WORK REQUEST: What is needed here is an exact repetition of the records below, beginning at the line that has "91: (252, 36)" and stopping after the line that has "109: (292, 68)".

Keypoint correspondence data
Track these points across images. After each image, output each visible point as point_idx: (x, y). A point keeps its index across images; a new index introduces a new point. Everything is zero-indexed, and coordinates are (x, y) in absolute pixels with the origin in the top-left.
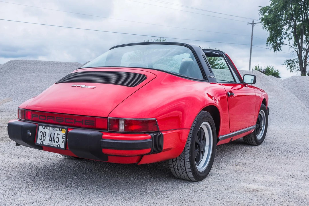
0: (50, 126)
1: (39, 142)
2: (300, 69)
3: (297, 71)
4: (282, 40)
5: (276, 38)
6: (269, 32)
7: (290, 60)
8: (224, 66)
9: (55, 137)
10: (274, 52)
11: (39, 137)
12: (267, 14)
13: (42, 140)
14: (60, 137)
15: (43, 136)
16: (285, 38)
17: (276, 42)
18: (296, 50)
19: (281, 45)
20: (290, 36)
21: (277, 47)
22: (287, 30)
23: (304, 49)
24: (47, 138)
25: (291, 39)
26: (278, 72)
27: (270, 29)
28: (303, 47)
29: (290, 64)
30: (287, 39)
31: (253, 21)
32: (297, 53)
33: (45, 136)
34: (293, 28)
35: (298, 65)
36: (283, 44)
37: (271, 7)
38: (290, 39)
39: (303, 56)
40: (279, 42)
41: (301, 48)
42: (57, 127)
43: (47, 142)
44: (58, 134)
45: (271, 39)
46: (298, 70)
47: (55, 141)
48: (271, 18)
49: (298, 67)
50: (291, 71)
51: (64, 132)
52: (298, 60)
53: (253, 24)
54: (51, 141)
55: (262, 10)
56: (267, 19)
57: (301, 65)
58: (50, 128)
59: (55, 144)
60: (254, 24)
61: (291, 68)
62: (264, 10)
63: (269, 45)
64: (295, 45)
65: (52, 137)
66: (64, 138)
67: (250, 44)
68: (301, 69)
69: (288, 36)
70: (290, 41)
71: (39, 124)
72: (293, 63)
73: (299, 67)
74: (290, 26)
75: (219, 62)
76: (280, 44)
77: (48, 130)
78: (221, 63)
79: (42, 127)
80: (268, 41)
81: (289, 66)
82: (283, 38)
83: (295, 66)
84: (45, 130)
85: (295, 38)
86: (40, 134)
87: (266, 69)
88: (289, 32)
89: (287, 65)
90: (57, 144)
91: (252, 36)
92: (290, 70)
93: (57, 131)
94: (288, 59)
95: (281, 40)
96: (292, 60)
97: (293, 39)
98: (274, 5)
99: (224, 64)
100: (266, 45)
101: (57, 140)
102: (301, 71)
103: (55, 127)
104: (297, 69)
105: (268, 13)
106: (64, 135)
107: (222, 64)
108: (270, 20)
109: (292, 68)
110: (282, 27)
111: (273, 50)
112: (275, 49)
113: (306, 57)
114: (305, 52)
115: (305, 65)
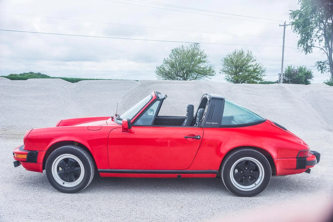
3: (328, 73)
4: (312, 43)
5: (307, 41)
6: (299, 35)
7: (321, 62)
8: (257, 66)
10: (306, 54)
12: (297, 18)
16: (316, 41)
17: (307, 45)
18: (326, 51)
19: (312, 48)
20: (320, 38)
21: (308, 49)
22: (317, 33)
25: (322, 41)
26: (311, 72)
27: (302, 32)
29: (321, 65)
31: (285, 23)
32: (327, 55)
35: (328, 66)
36: (313, 46)
37: (302, 11)
38: (320, 41)
40: (309, 45)
41: (331, 50)
45: (302, 41)
48: (301, 23)
49: (328, 68)
50: (322, 72)
52: (328, 62)
53: (285, 25)
55: (293, 14)
56: (297, 23)
57: (331, 66)
60: (286, 26)
62: (294, 14)
63: (300, 47)
64: (326, 47)
67: (282, 45)
68: (331, 71)
69: (318, 38)
70: (320, 43)
72: (323, 65)
74: (320, 29)
75: (252, 63)
76: (310, 47)
78: (254, 65)
80: (299, 43)
81: (320, 68)
82: (314, 40)
83: (325, 67)
87: (299, 68)
88: (319, 34)
89: (317, 67)
91: (284, 38)
92: (320, 71)
94: (319, 61)
96: (322, 61)
98: (304, 8)
99: (257, 65)
100: (297, 48)
102: (331, 72)
104: (328, 70)
105: (299, 16)
108: (300, 24)
109: (323, 69)
110: (312, 29)
111: (304, 52)
112: (307, 51)
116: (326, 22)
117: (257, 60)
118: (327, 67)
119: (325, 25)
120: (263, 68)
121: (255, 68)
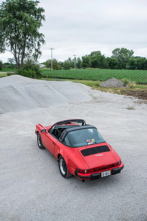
4: (4, 47)
5: (1, 46)
18: (13, 53)
19: (5, 50)
20: (9, 44)
26: (1, 62)
30: (7, 46)
34: (10, 40)
39: (17, 56)
41: (15, 52)
52: (15, 59)
64: (12, 50)
69: (7, 44)
74: (8, 39)
88: (8, 42)
94: (10, 58)
97: (10, 46)
112: (1, 52)
113: (19, 57)
114: (18, 54)
115: (19, 61)
116: (11, 36)
118: (14, 62)
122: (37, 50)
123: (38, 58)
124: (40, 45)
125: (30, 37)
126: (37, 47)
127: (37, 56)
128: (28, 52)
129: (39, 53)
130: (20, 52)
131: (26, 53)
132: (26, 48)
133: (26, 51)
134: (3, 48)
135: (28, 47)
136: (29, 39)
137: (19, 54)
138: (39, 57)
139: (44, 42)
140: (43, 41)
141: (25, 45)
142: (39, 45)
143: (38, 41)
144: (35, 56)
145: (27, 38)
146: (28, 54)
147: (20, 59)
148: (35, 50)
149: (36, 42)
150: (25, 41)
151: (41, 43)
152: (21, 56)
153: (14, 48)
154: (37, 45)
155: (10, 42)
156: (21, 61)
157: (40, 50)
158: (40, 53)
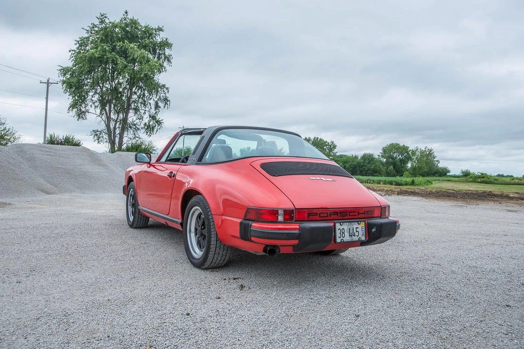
0: (347, 222)
1: (338, 240)
2: (108, 141)
3: (105, 143)
4: (87, 108)
5: (81, 105)
6: (71, 97)
7: (97, 131)
8: (7, 132)
9: (355, 231)
10: (78, 120)
11: (338, 235)
12: (68, 76)
13: (342, 238)
14: (359, 230)
15: (341, 233)
16: (91, 106)
17: (81, 110)
18: (104, 119)
19: (87, 114)
20: (96, 104)
21: (81, 115)
22: (92, 97)
23: (112, 119)
24: (347, 234)
25: (97, 107)
27: (73, 94)
28: (111, 117)
29: (97, 135)
30: (93, 107)
31: (48, 80)
32: (105, 123)
33: (344, 233)
34: (99, 95)
35: (106, 136)
36: (89, 112)
37: (74, 68)
39: (112, 127)
41: (109, 118)
42: (355, 222)
43: (347, 238)
44: (356, 228)
45: (73, 106)
46: (107, 142)
47: (355, 235)
48: (75, 82)
50: (98, 143)
51: (363, 224)
52: (106, 131)
53: (48, 83)
54: (351, 236)
55: (62, 71)
56: (70, 82)
57: (110, 136)
58: (348, 224)
59: (355, 238)
60: (50, 84)
61: (98, 139)
62: (64, 71)
63: (71, 112)
64: (102, 114)
65: (351, 232)
66: (364, 230)
67: (45, 108)
69: (94, 104)
70: (96, 109)
71: (335, 221)
72: (100, 134)
73: (107, 138)
74: (96, 93)
76: (84, 112)
77: (345, 226)
79: (339, 224)
80: (71, 107)
81: (96, 138)
82: (89, 105)
83: (102, 137)
84: (343, 227)
85: (101, 106)
86: (338, 232)
88: (95, 99)
90: (358, 238)
91: (47, 98)
92: (97, 141)
93: (355, 225)
94: (96, 129)
95: (85, 107)
96: (99, 130)
97: (99, 108)
98: (77, 66)
99: (7, 130)
100: (68, 111)
101: (357, 234)
102: (110, 142)
103: (353, 222)
104: (105, 140)
105: (71, 75)
106: (364, 228)
107: (3, 130)
108: (73, 84)
109: (100, 140)
110: (87, 93)
111: (76, 118)
112: (79, 117)
113: (115, 128)
114: (114, 123)
115: (115, 137)
116: (103, 86)
117: (6, 123)
119: (102, 89)
120: (16, 134)
121: (2, 133)
122: (153, 117)
123: (155, 132)
124: (160, 107)
125: (141, 91)
126: (153, 111)
127: (153, 128)
128: (135, 118)
129: (157, 122)
130: (117, 118)
131: (130, 120)
132: (131, 111)
133: (132, 117)
134: (83, 109)
135: (136, 110)
136: (138, 94)
137: (116, 121)
138: (155, 130)
139: (168, 103)
140: (166, 100)
141: (129, 105)
142: (157, 106)
143: (156, 100)
144: (148, 128)
145: (135, 93)
146: (135, 125)
147: (118, 131)
148: (150, 116)
149: (152, 102)
150: (129, 98)
151: (161, 104)
152: (119, 128)
153: (107, 110)
154: (153, 107)
155: (99, 100)
156: (118, 136)
157: (159, 117)
158: (159, 123)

RESULT OF THIS EXERCISE:
91: (252, 36)
92: (290, 70)
93: (57, 131)
94: (288, 59)
95: (281, 40)
96: (292, 60)
97: (293, 39)
98: (274, 5)
99: (224, 64)
100: (266, 45)
101: (57, 140)
102: (301, 71)
103: (55, 127)
104: (297, 69)
105: (268, 13)
106: (64, 135)
107: (222, 64)
108: (270, 20)
109: (292, 68)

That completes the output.